» **WHAT THE EXERCISE ASKS**
The lines below, beginning at the one that contains "komiksu Christiana Warda | Gotham w stylu" and ending at the last, are to be retyped exactly.

<<<<

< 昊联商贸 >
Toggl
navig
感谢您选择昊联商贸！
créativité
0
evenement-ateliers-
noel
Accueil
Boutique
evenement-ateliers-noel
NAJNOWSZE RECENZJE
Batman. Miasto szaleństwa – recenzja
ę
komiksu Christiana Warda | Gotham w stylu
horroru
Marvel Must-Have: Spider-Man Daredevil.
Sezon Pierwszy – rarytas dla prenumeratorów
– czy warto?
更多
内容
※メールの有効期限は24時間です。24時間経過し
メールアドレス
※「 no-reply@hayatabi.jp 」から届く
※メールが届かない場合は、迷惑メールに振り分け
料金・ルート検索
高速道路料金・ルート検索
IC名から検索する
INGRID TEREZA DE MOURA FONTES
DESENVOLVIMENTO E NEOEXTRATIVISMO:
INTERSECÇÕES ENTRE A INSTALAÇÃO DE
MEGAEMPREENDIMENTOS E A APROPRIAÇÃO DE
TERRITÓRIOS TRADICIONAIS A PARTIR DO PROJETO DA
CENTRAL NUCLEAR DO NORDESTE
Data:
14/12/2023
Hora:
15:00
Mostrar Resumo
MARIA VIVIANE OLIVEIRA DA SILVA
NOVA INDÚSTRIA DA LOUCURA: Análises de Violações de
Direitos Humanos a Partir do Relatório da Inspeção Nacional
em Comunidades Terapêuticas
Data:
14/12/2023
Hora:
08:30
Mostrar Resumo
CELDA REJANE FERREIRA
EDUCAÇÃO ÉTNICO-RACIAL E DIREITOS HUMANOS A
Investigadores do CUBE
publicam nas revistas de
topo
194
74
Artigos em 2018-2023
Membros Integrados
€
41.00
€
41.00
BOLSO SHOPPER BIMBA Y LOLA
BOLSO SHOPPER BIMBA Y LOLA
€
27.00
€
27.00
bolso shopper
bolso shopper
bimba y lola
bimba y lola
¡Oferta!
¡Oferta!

>>>>

» **PROBLEM SOLUTION**
komiksu Christiana Warda | Gotham w stylu
horroru
Marvel Must-Have: Spider-Man Daredevil.
Sezon Pierwszy – rarytas dla prenumeratorów
– czy warto?
更多
内容
※メールの有効期限は24時間です。24時間経過し
メールアドレス
※「 no-reply@hayatabi.jp 」から届く
※メールが届かない場合は、迷惑メールに振り分け
料金・ルート検索
高速道路料金・ルート検索
IC名から検索する
INGRID TEREZA DE MOURA FONTES
DESENVOLVIMENTO E NEOEXTRATIVISMO:
INTERSECÇÕES ENTRE A INSTALAÇÃO DE
MEGAEMPREENDIMENTOS E A APROPRIAÇÃO DE
TERRITÓRIOS TRADICIONAIS A PARTIR DO PROJETO DA
CENTRAL NUCLEAR DO NORDESTE
Data:
14/12/2023
Hora:
15:00
Mostrar Resumo
MARIA VIVIANE OLIVEIRA DA SILVA
NOVA INDÚSTRIA DA LOUCURA: Análises de Violações de
Direitos Humanos a Partir do Relatório da Inspeção Nacional
em Comunidades Terapêuticas
Data:
14/12/2023
Hora:
08:30
Mostrar Resumo
CELDA REJANE FERREIRA
EDUCAÇÃO ÉTNICO-RACIAL E DIREITOS HUMANOS A
Investigadores do CUBE
publicam nas revistas de
topo
194
74
Artigos em 2018-2023
Membros Integrados
€
41.00
€
41.00
BOLSO SHOPPER BIMBA Y LOLA
BOLSO SHOPPER BIMBA Y LOLA
€
27.00
€
27.00
bolso shopper
bolso shopper
bimba y lola
bimba y lola
¡Oferta!
¡Oferta!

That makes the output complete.